SelfSupervisedObject3D

Method for self-supervised monocular 3D object detection, demonstrated for 3D car detection in the autonomous driving setting.

The method consists of two steps:

A network is trained in a self-supervised way to detect the yaw angle orientations of the different cars in the scene. For more information about this step, take a look at our paper.
An optimization method is used to maximize the 2D IoU of the estimated 2D box with the projection of the estimated 3D box.

Installation

We provide instructions how to install dependencies via conda. First, clone the repository locally:

git clone https://github.com/CedricPicron/SelfSupervisedObject3D

Then, install PyTorch 1.5+ and torchvision 0.6+:

conda install -c pytorch pytorch torchvision

Finally, also install matplotlib, pandas and scipy if they are not yet present:

conda install -c anaconda matplotlib pandas scipy

Data preparation

We make use of three datasets: Kitti, nuScenes and Virtual Kitti. Below we specify which directories need to be added. This can be achieved directly by adding the directories with the data, or indirectly by creating symlinks to the directories containing the real data.

Kitti

For Kitti, we use both the 3D object detection and the tracking datasets.
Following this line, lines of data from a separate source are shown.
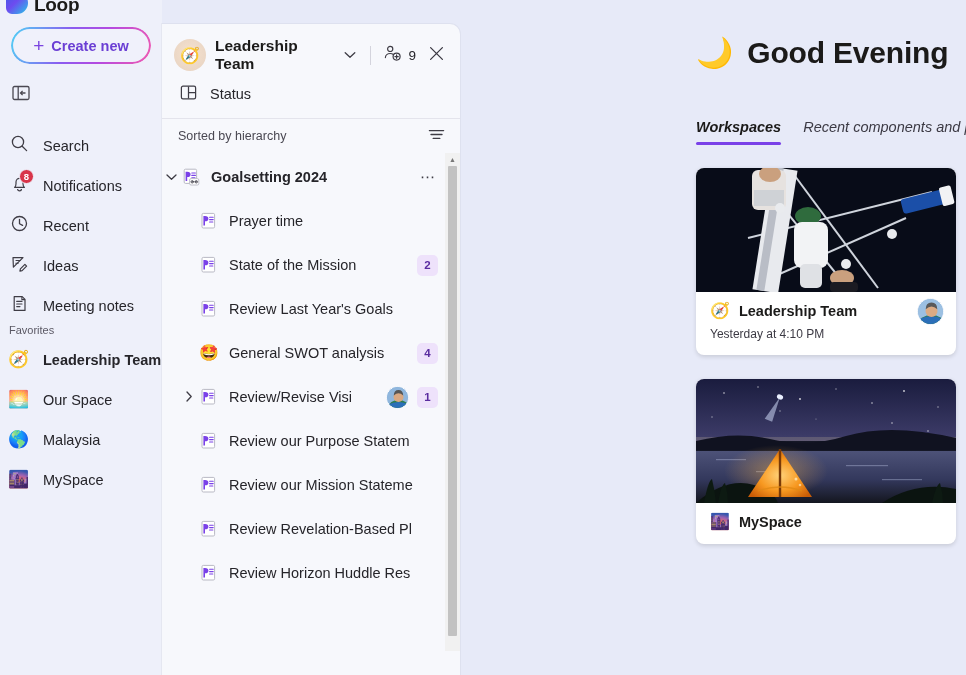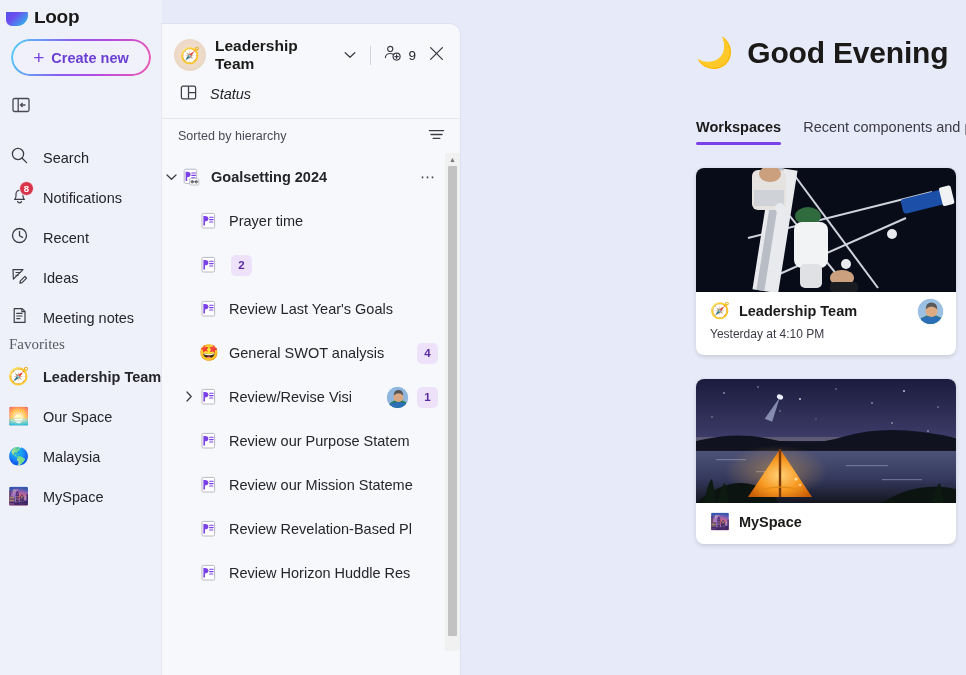--- a/index.html
+++ b/index.html
@@ -18,7 +18,7 @@
     background: #eef0fa;
     position: relative;
     flex: 0 0 162px;
-    padding-top: 12px;
+    padding-top: 0;
   }
   .logo-row {
     height: 14px;

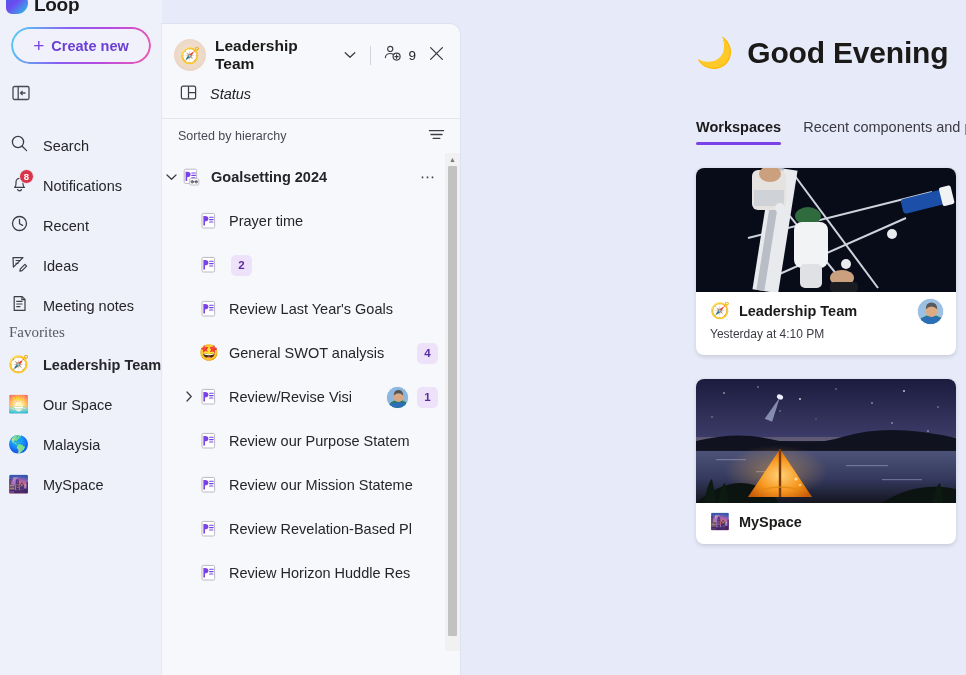--- a/index.html
+++ b/index.html
@@ -150,7 +150,7 @@
     height: 36px; padding-left: 5px;
     cursor: pointer;
   }
-  .status-label { font-size: 14.5px; color: #26252a; font-style: italic; }
+  .status-label { font-size: 14.5px; color: #26252a; }
 
   .divider { height: 1px; background: #e4e4ec; margin: 6px 0 0 0; }
 

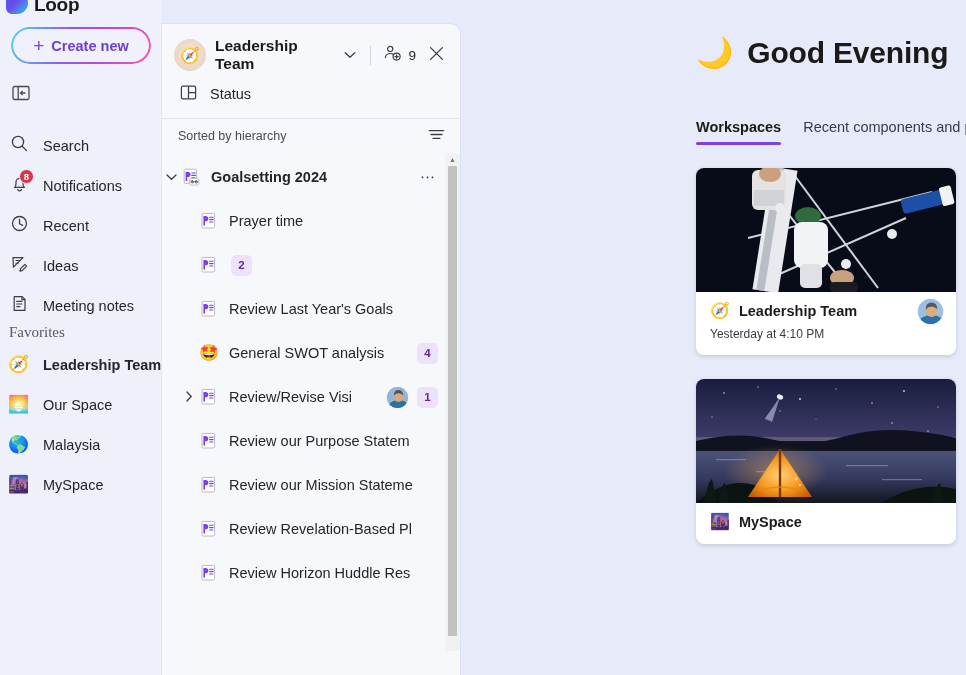--- a/index.html
+++ b/index.html
@@ -256,6 +256,7 @@
     gap: 22px;
     padding: 48px 0 0 236px;
     white-space: nowrap;
+    font-style: italic;
   }
   .tab { position: relative; cursor: pointer; padding-bottom: 9px; }
   .tab-label { font-size: 14.5px; color: #3c3a44; }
For the 3D object detection dataset, add the calib, image_2 and label_2 directories under datasets/Kitti/Object3D/training.
For the tracking dataset, add the calib, image_02 and label_02 directories under datasets/Kitti/Tracking/training.

nuScenes

For nuScenes, we support both v1.0-mini and v1.0-trainval versions natively. For each version, add both the datasets/NuScenes/<version>/samples and datasets/NuScenes/<version>/<version> directories.

Virtual Kitti

For Virtual Kitti, simply add the datasets/VirtualKitti directory (containing the three ground-truth and image subdirectories). We hereby assume the 1.3.1 version of the dataset.

Usage

For usage, simply run the desired python scripts found under source/<dataset>/Scripts. Run for example from the project's root:

cd source/NuScenes/Scripts
python angleEstimator.py
python selfSupervisedAngle.py --loadModelPath <model>
python optimization3D.py --angleModelPath <model>
python video3D.py --angleModelPath <model>

Beware, some scripts require trained models. Therefore, the scripts are best run in following order:

First, run the angleEstimator.py scripts to obtain pretrained angle estimators (available Kitti tracking, nuScenes and Virtual Kitti).
Secondly, load the pretrained model and fine-tune it in a self-supervised way with selfSupervisedAngle.py (available for Kitti tracking and nuScenes). Default fine-tunes model pretrained on Virtual Kitti.
Thirdly, perform the 3D optimization method with the angle model from previous step in optimization3D.py and evaluate using Kitti metric (available for Kitti 3D object detection and nuScenes).
Finally, obtain some videos of 3D car detections with video3D.py (available for Kitti tracking and nuScenes).

In steps 2-4, make sure the correct models are loaded in (see command-line arguments of corresponding script for more information). Finally, note that some of our obtained results are found under source/<dataset>/Results/<experiment>. Most notably, different videos showing our self-supervised method in action are found under source/<dataset>/Results/Video3D.